GOVERNMENT has announced that it will provide farming inputs under the Pfumvudza/Intwasa Programme to about three million farmers for the 2024/2025 cropping season as it works to enhance food security and even produce surplus for export.

Zimbabwe like the rest of the southern African countries is expected to receive normal to above normal rains this coming season hence the need to adequately prepare.

According to reports from farmers across the country, land preparation is in full swing and Government on its part has started delivering inputs to Grain Marketing Board (GMB) depots across the country.

In some cases distribution of the inputs to farmers has already started and the target is to ensure the inputs are with the farmers before the onset of the rains.

Zimbabwean farmers have over the years proved that they have the capacity to produce not just enough for national consumption but even surplus for export during a good season.

Food and Agriculture Organisation (FAO) Director General Qu Dongyu who visited Zimbabwe last year, hailed the transformation of the country’s agricultural sector, which he said had positively impacted on the people’s livelihoods.

Mr Qu who attended a FAO Regional Water Conference held in Harare, said Zimbabwe had achieved a lot in its initiatives to transform the agriculture sector as it strives to regain its status as the region’s bread basket.

He said the country has, as a result of the measures it has taken to boost agricultural production, managed to have a bumper harvest of its staple food like maize and other grains.

Mr Qu said agriculture in Zimbabwe has the potential to transform rural areas into industrialised zones and earn farmers increased revenue. “Agriculture can be used to empower the youths and women to end poverty,” he said.

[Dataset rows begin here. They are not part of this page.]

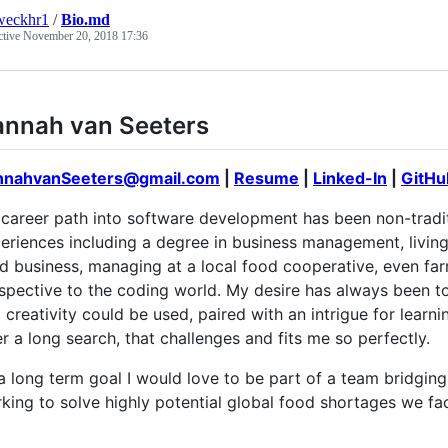
weckhr1
/
Bio.md
ctive
November 20, 2018 17:36
nnah van Seeters
nnahvanSeeters@gmail.com
|
Resume
|
Linked-In
|
GitHu
career path into software development has been non-traditio
eriences including a degree in business management, living
d business, managing at a local food cooperative, even farm
spective to the coding world. My desire has always been t
 creativity could be used, paired with an intrigue for learni
er a long search, that challenges and fits me so perfectly.
a long term goal I would love to be part of a team bridgin
king to solve highly potential global food shortages we fac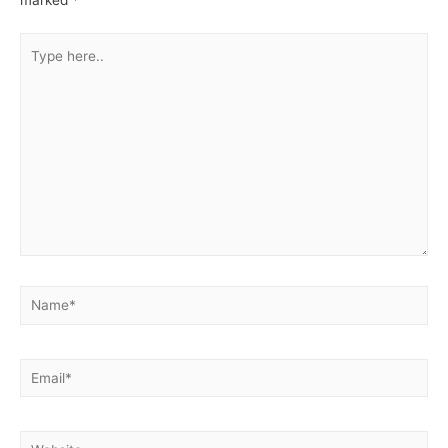
Type
here..
Name*
Email*
Website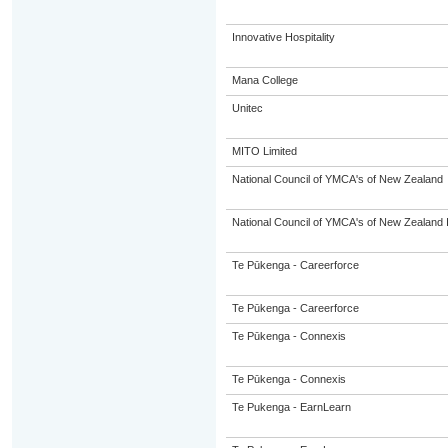
Innovative Hospitality
Mana College
Unitec
MITO Limited
National Council of YMCA's of New Zealand
National Council of YMCA's of New Zealand 
Te Pūkenga - Careerforce
Te Pūkenga - Careerforce
Te Pūkenga - Connexis
Te Pūkenga - Connexis
Te Pukenga - EarnLearn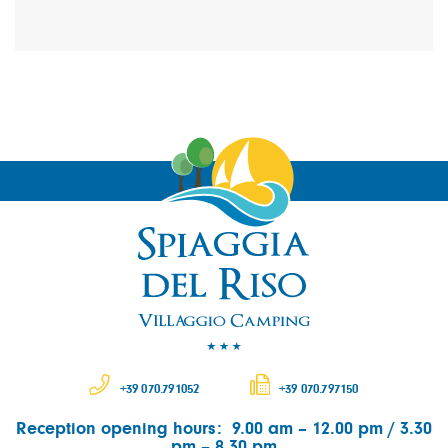
+39 070.791052
+39 070.797150
Reception opening hours: 9.00 am – 12.00 pm / 3.30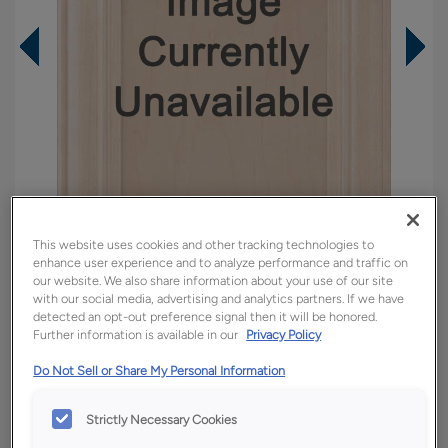
This website uses cookies and other tracking technologies to
enhance user experience and to analyze performance and traffic on
our website. We also share information about your use of our site
with our social media, advertising and analytics partners. If we have
detected an opt-out preference signal then it will be honored.
Overlay:
Full
Further information is available in our
Privacy Policy
Material:
Maple
Do Not Sell or Share My Personal Information
Shape:
Square
Finish/Color:
Titanium
Strictly Necessary Cookies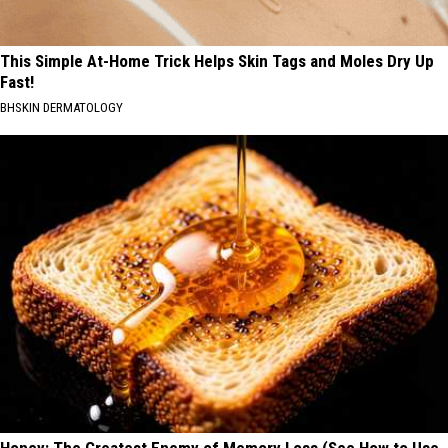
This Simple At-Home Trick Helps Skin Tags and Moles Dry Up
Fast!
BHSKIN DERMATOLOGY
Honey: The Greatest Enemy of Memory Loss (See How to Use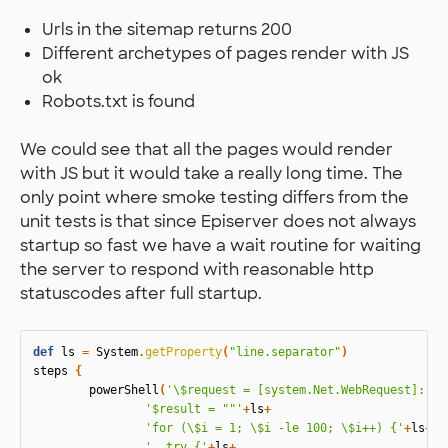
Urls in the sitemap returns 200
Different archetypes of pages render with JS
ok
Robots.txt is found
We could see that all the pages would render
with JS but it would take a really long time. The
only point where smoke testing differs from the
unit tests is that since Episerver does not always
startup so fast we have a wait routine for waiting
the server to respond with reasonable http
statuscodes after full startup.
def
ls
=
System
.
getProperty
(
"line.separator"
)
steps
{
powerShell
(
'\$request = [system.Net.WebRequest]::Cr
'$result = ""'
+
ls
+
'for (\$i = 1; \$i -le 100; \$i++) {'
+
ls
+
'  try {'
+
ls
+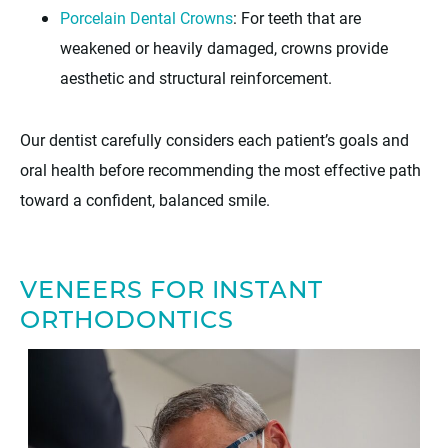
Porcelain Dental Crowns
: For teeth that are
weakened or heavily damaged, crowns provide
aesthetic and structural reinforcement.
Our dentist carefully considers each patient’s goals and
oral health before recommending the most effective path
toward a confident, balanced smile.
VENEERS FOR INSTANT
ORTHODONTICS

Government through the Agricultural and Rural Development Authority, (Arda) is already working on a decentralised industrialisation programme that involves the establishment of rural industries that mainly process farmers’ produce.

This is expected to create thousands of jobs as a result of value addition and beneficiation, which will directly benefit farmers as they will earn more from their produce.

We therefore want to commend Government for its commitment to continue investing resources in the agricultural sector, which is key to rural industrialisation.
More than 300 000 families were allocated land under the Land Reform Programme and most of these families are fully utilising the land hence the bumper harvests.

The farmers have shamed doomsayers who have been criticising Zimbabwe’s Land Reform Programme. We want at this juncture to urge farmers to continue building on the momentum so that Zimbabwe can regain its status of being the region’s bread basket.